- Problem statement
Copy verbatim the block of lines in the entries below whose first line contains "X000850Y007318D02*" and whose last line contains "X001635Y006714D01*". Leave out all other lines.

- Electronic design automation data
= = = =

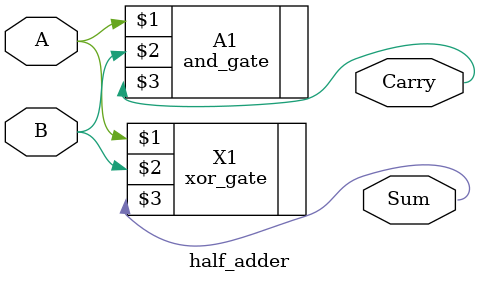
<source format=v>
module half_adder(
    input A, B,
    output Sum, Carry
);

    xor_gate X1 (A, B, Sum);
    and_gate A1 (A, B, Carry);

endmodule

</source>
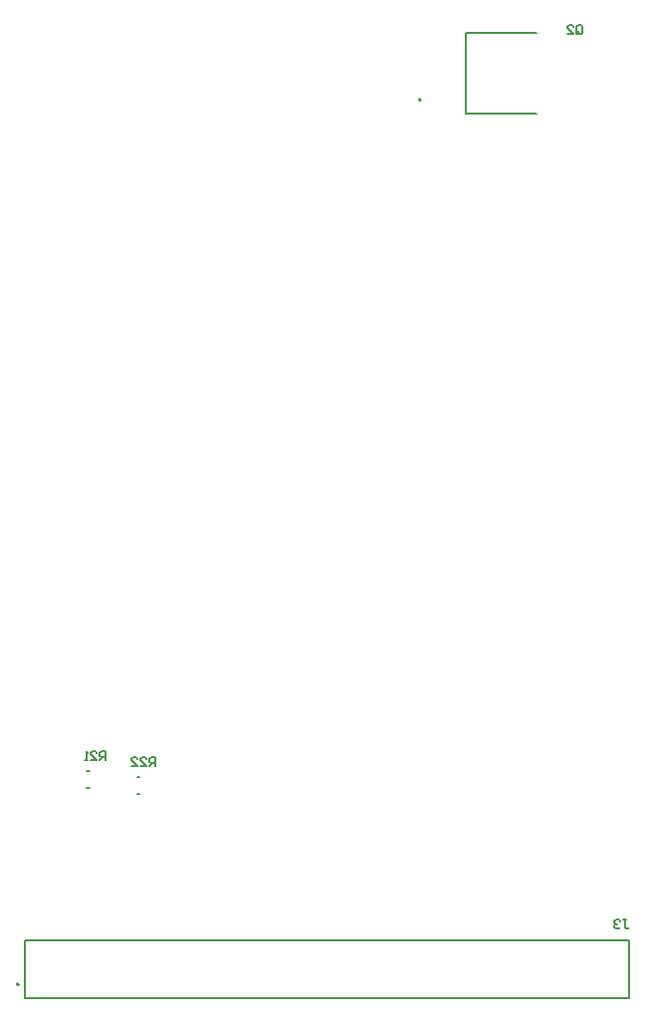
<source format=gbo>
G04*
G04 #@! TF.GenerationSoftware,Altium Limited,Altium Designer,21.0.9 (235)*
G04*
G04 Layer_Color=32896*
%FSLAX44Y44*%
%MOMM*%
G71*
G04*
G04 #@! TF.SameCoordinates,58F94E15-CAE4-4791-8A53-09B8A48F05B3*
G04*
G04*
G04 #@! TF.FilePolarity,Positive*
G04*
G01*
G75*
%ADD10C,0.2000*%
%ADD11C,0.1524*%
%ADD13C,0.1270*%
%ADD14C,0.2032*%
D10*
X404820Y806310D02*
G03*
X404820Y806310I-1000J0D01*
G01*
X62950Y54610D02*
G03*
X62950Y54610I-1000J0D01*
G01*
X68450Y42560D02*
X581550D01*
X68450Y92060D02*
X581550D01*
X68450Y42560D02*
Y92060D01*
X581550Y42560D02*
Y92060D01*
D11*
X120904Y235712D02*
X122936D01*
X120904Y221488D02*
X122936D01*
X163322Y216343D02*
X165354D01*
X163322Y230567D02*
X165354D01*
D13*
X443230Y795020D02*
X502920D01*
X443230D02*
Y863600D01*
X502920D01*
D14*
X179324Y239776D02*
Y247393D01*
X175515D01*
X174246Y246124D01*
Y243585D01*
X175515Y242315D01*
X179324D01*
X176785D02*
X174246Y239776D01*
X166628D02*
X171707D01*
X166628Y244854D01*
Y246124D01*
X167898Y247393D01*
X170437D01*
X171707Y246124D01*
X159011Y239776D02*
X164089D01*
X159011Y244854D01*
Y246124D01*
X160280Y247393D01*
X162819D01*
X164089Y246124D01*
X136906Y245110D02*
Y252728D01*
X133097D01*
X131828Y251458D01*
Y248919D01*
X133097Y247649D01*
X136906D01*
X134367D02*
X131828Y245110D01*
X124210D02*
X129289D01*
X124210Y250188D01*
Y251458D01*
X125480Y252728D01*
X128019D01*
X129289Y251458D01*
X121671Y245110D02*
X119132D01*
X120401D01*
Y252728D01*
X121671Y251458D01*
X537210Y863601D02*
Y868679D01*
X538479Y869949D01*
X541018D01*
X542288Y868679D01*
Y863601D01*
X541018Y862331D01*
X538479D01*
X539749Y864870D02*
X537210Y862331D01*
X538479D02*
X537210Y863601D01*
X529592Y862331D02*
X534670D01*
X529592Y867410D01*
Y868679D01*
X530862Y869949D01*
X533401D01*
X534670Y868679D01*
X577090Y109472D02*
X579629D01*
X578359D01*
Y103124D01*
X579629Y101854D01*
X580898D01*
X582168Y103124D01*
X574551Y108202D02*
X573281Y109472D01*
X570742D01*
X569472Y108202D01*
Y106932D01*
X570742Y105663D01*
X572011D01*
X570742D01*
X569472Y104393D01*
Y103124D01*
X570742Y101854D01*
X573281D01*
X574551Y103124D01*
M02*

</source>
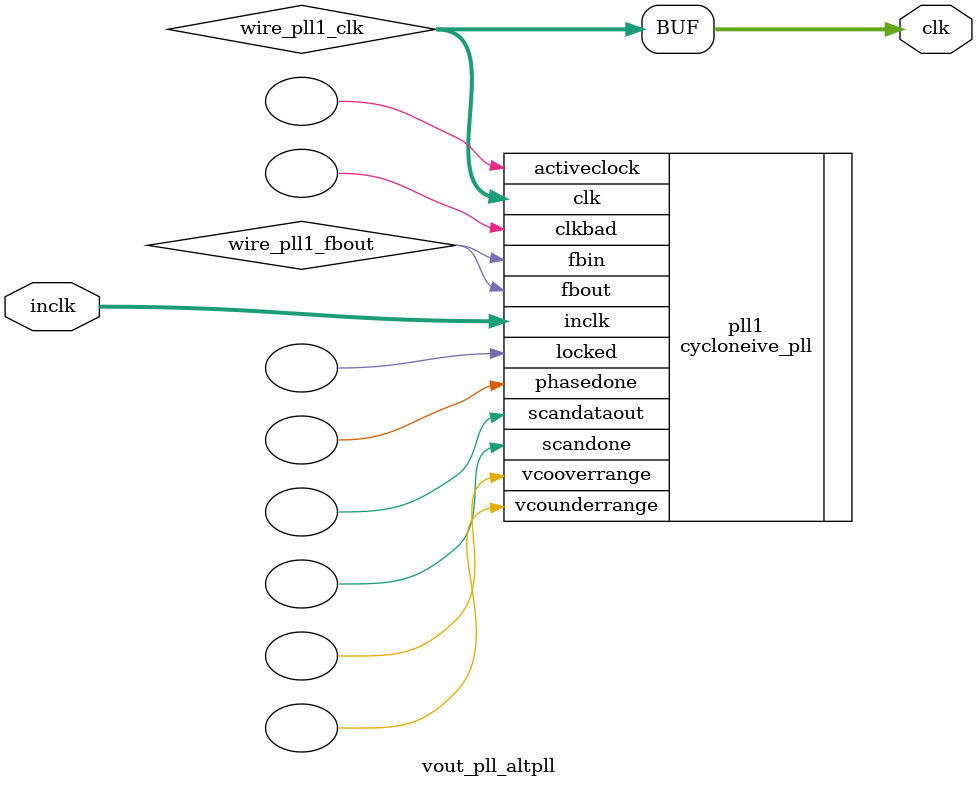
<source format=v>






//synthesis_resources = cycloneive_pll 1 
//synopsys translate_off
`timescale 1 ps / 1 ps
//synopsys translate_on
module  vout_pll_altpll
	( 
	clk,
	inclk) /* synthesis synthesis_clearbox=1 */;
	output   [4:0]  clk;
	input   [1:0]  inclk;
`ifndef ALTERA_RESERVED_QIS
// synopsys translate_off
`endif
	tri0   [1:0]  inclk;
`ifndef ALTERA_RESERVED_QIS
// synopsys translate_on
`endif

	wire  [4:0]   wire_pll1_clk;
	wire  wire_pll1_fbout;

	cycloneive_pll   pll1
	( 
	.activeclock(),
	.clk(wire_pll1_clk),
	.clkbad(),
	.fbin(wire_pll1_fbout),
	.fbout(wire_pll1_fbout),
	.inclk(inclk),
	.locked(),
	.phasedone(),
	.scandataout(),
	.scandone(),
	.vcooverrange(),
	.vcounderrange()
	`ifndef FORMAL_VERIFICATION
	// synopsys translate_off
	`endif
	,
	.areset(1'b0),
	.clkswitch(1'b0),
	.configupdate(1'b0),
	.pfdena(1'b1),
	.phasecounterselect({3{1'b0}}),
	.phasestep(1'b0),
	.phaseupdown(1'b0),
	.scanclk(1'b0),
	.scanclkena(1'b1),
	.scandata(1'b0)
	`ifndef FORMAL_VERIFICATION
	// synopsys translate_on
	`endif
	);
	defparam
		pll1.bandwidth_type = "auto",
		pll1.clk0_divide_by = 50,
		pll1.clk0_duty_cycle = 50,
		pll1.clk0_multiply_by = 33,
		pll1.clk0_phase_shift = "0",
		pll1.clk1_divide_by = 50,
		pll1.clk1_duty_cycle = 50,
		pll1.clk1_multiply_by = 33,
		pll1.clk1_phase_shift = "10101",
		pll1.compensate_clock = "clk0",
		pll1.inclk0_input_frequency = 20000,
		pll1.operation_mode = "normal",
		pll1.pll_type = "auto",
		pll1.lpm_type = "cycloneive_pll";
	assign
		clk = {wire_pll1_clk[4:0]};
endmodule //vout_pll_altpll
//VALID FILE

</source>
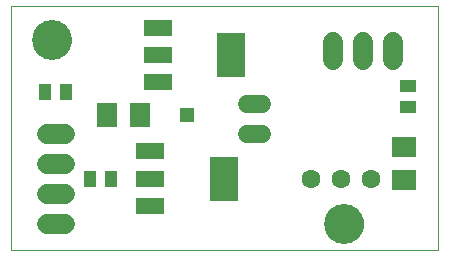
<source format=gts>
G75*
%MOIN*%
%OFA0B0*%
%FSLAX24Y24*%
%IPPOS*%
%LPD*%
%AMOC8*
5,1,8,0,0,1.08239X$1,22.5*
%
%ADD10C,0.0000*%
%ADD11C,0.1330*%
%ADD12C,0.0600*%
%ADD13R,0.0960X0.0560*%
%ADD14R,0.0946X0.1497*%
%ADD15C,0.0630*%
%ADD16C,0.0680*%
%ADD17R,0.0789X0.0710*%
%ADD18R,0.0552X0.0395*%
%ADD19R,0.0710X0.0789*%
%ADD20R,0.0395X0.0552*%
%ADD21R,0.0476X0.0476*%
D10*
X000100Y000318D02*
X000100Y008439D01*
X014345Y008439D01*
X014345Y000318D01*
X000100Y000318D01*
X010600Y001193D02*
X010602Y001243D01*
X010608Y001292D01*
X010618Y001341D01*
X010631Y001388D01*
X010649Y001435D01*
X010670Y001480D01*
X010694Y001523D01*
X010722Y001564D01*
X010753Y001603D01*
X010787Y001639D01*
X010824Y001673D01*
X010864Y001703D01*
X010905Y001730D01*
X010949Y001754D01*
X010994Y001774D01*
X011041Y001790D01*
X011089Y001803D01*
X011138Y001812D01*
X011188Y001817D01*
X011237Y001818D01*
X011287Y001815D01*
X011336Y001808D01*
X011385Y001797D01*
X011432Y001783D01*
X011478Y001764D01*
X011523Y001742D01*
X011566Y001717D01*
X011606Y001688D01*
X011644Y001656D01*
X011680Y001622D01*
X011713Y001584D01*
X011742Y001544D01*
X011768Y001502D01*
X011791Y001458D01*
X011810Y001412D01*
X011826Y001365D01*
X011838Y001316D01*
X011846Y001267D01*
X011850Y001218D01*
X011850Y001168D01*
X011846Y001119D01*
X011838Y001070D01*
X011826Y001021D01*
X011810Y000974D01*
X011791Y000928D01*
X011768Y000884D01*
X011742Y000842D01*
X011713Y000802D01*
X011680Y000764D01*
X011644Y000730D01*
X011606Y000698D01*
X011566Y000669D01*
X011523Y000644D01*
X011478Y000622D01*
X011432Y000603D01*
X011385Y000589D01*
X011336Y000578D01*
X011287Y000571D01*
X011237Y000568D01*
X011188Y000569D01*
X011138Y000574D01*
X011089Y000583D01*
X011041Y000596D01*
X010994Y000612D01*
X010949Y000632D01*
X010905Y000656D01*
X010864Y000683D01*
X010824Y000713D01*
X010787Y000747D01*
X010753Y000783D01*
X010722Y000822D01*
X010694Y000863D01*
X010670Y000906D01*
X010649Y000951D01*
X010631Y000998D01*
X010618Y001045D01*
X010608Y001094D01*
X010602Y001143D01*
X010600Y001193D01*
X000850Y007318D02*
X000852Y007368D01*
X000858Y007417D01*
X000868Y007466D01*
X000881Y007513D01*
X000899Y007560D01*
X000920Y007605D01*
X000944Y007648D01*
X000972Y007689D01*
X001003Y007728D01*
X001037Y007764D01*
X001074Y007798D01*
X001114Y007828D01*
X001155Y007855D01*
X001199Y007879D01*
X001244Y007899D01*
X001291Y007915D01*
X001339Y007928D01*
X001388Y007937D01*
X001438Y007942D01*
X001487Y007943D01*
X001537Y007940D01*
X001586Y007933D01*
X001635Y007922D01*
X001682Y007908D01*
X001728Y007889D01*
X001773Y007867D01*
X001816Y007842D01*
X001856Y007813D01*
X001894Y007781D01*
X001930Y007747D01*
X001963Y007709D01*
X001992Y007669D01*
X002018Y007627D01*
X002041Y007583D01*
X002060Y007537D01*
X002076Y007490D01*
X002088Y007441D01*
X002096Y007392D01*
X002100Y007343D01*
X002100Y007293D01*
X002096Y007244D01*
X002088Y007195D01*
X002076Y007146D01*
X002060Y007099D01*
X002041Y007053D01*
X002018Y007009D01*
X001992Y006967D01*
X001963Y006927D01*
X001930Y006889D01*
X001894Y006855D01*
X001856Y006823D01*
X001816Y006794D01*
X001773Y006769D01*
X001728Y006747D01*
X001682Y006728D01*
X001635Y006714D01*
X001586Y006703D01*
X001537Y006696D01*
X001487Y006693D01*
X001438Y006694D01*
X001388Y006699D01*
X001339Y006708D01*
X001291Y006721D01*
X001244Y006737D01*
X001199Y006757D01*
X001155Y006781D01*
X001114Y006808D01*
X001074Y006838D01*
X001037Y006872D01*
X001003Y006908D01*
X000972Y006947D01*
X000944Y006988D01*
X000920Y007031D01*
X000899Y007076D01*
X000881Y007123D01*
X000868Y007170D01*
X000858Y007219D01*
X000852Y007268D01*
X000850Y007318D01*
D11*
X001475Y007318D03*
X011225Y001193D03*
D12*
X008485Y004193D02*
X007965Y004193D01*
X007965Y005193D02*
X008485Y005193D01*
D13*
X005005Y005908D03*
X005005Y006818D03*
X005005Y007728D03*
X004755Y003603D03*
X004755Y002693D03*
X004755Y001783D03*
D14*
X007195Y002693D03*
X007445Y006818D03*
D15*
X010100Y002693D03*
X011100Y002693D03*
X012100Y002693D03*
D16*
X011850Y006643D02*
X011850Y007243D01*
X012850Y007243D02*
X012850Y006643D01*
X010850Y006643D02*
X010850Y007243D01*
X001900Y004193D02*
X001300Y004193D01*
X001300Y003193D02*
X001900Y003193D01*
X001900Y002193D02*
X001300Y002193D01*
X001300Y001193D02*
X001900Y001193D01*
D17*
X013225Y002642D03*
X013225Y003744D03*
D18*
X013350Y005089D03*
X013350Y005797D03*
D19*
X004401Y004818D03*
X003299Y004818D03*
D20*
X001954Y005568D03*
X001246Y005568D03*
X002746Y002693D03*
X003454Y002693D03*
D21*
X005975Y004818D03*
M02*

</source>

= = = =

- Finished exercise
X000850Y007318D02*
X000852Y007368D01*
X000858Y007417D01*
X000868Y007466D01*
X000881Y007513D01*
X000899Y007560D01*
X000920Y007605D01*
X000944Y007648D01*
X000972Y007689D01*
X001003Y007728D01*
X001037Y007764D01*
X001074Y007798D01*
X001114Y007828D01*
X001155Y007855D01*
X001199Y007879D01*
X001244Y007899D01*
X001291Y007915D01*
X001339Y007928D01*
X001388Y007937D01*
X001438Y007942D01*
X001487Y007943D01*
X001537Y007940D01*
X001586Y007933D01*
X001635Y007922D01*
X001682Y007908D01*
X001728Y007889D01*
X001773Y007867D01*
X001816Y007842D01*
X001856Y007813D01*
X001894Y007781D01*
X001930Y007747D01*
X001963Y007709D01*
X001992Y007669D01*
X002018Y007627D01*
X002041Y007583D01*
X002060Y007537D01*
X002076Y007490D01*
X002088Y007441D01*
X002096Y007392D01*
X002100Y007343D01*
X002100Y007293D01*
X002096Y007244D01*
X002088Y007195D01*
X002076Y007146D01*
X002060Y007099D01*
X002041Y007053D01*
X002018Y007009D01*
X001992Y006967D01*
X001963Y006927D01*
X001930Y006889D01*
X001894Y006855D01*
X001856Y006823D01*
X001816Y006794D01*
X001773Y006769D01*
X001728Y006747D01*
X001682Y006728D01*
X001635Y006714D01*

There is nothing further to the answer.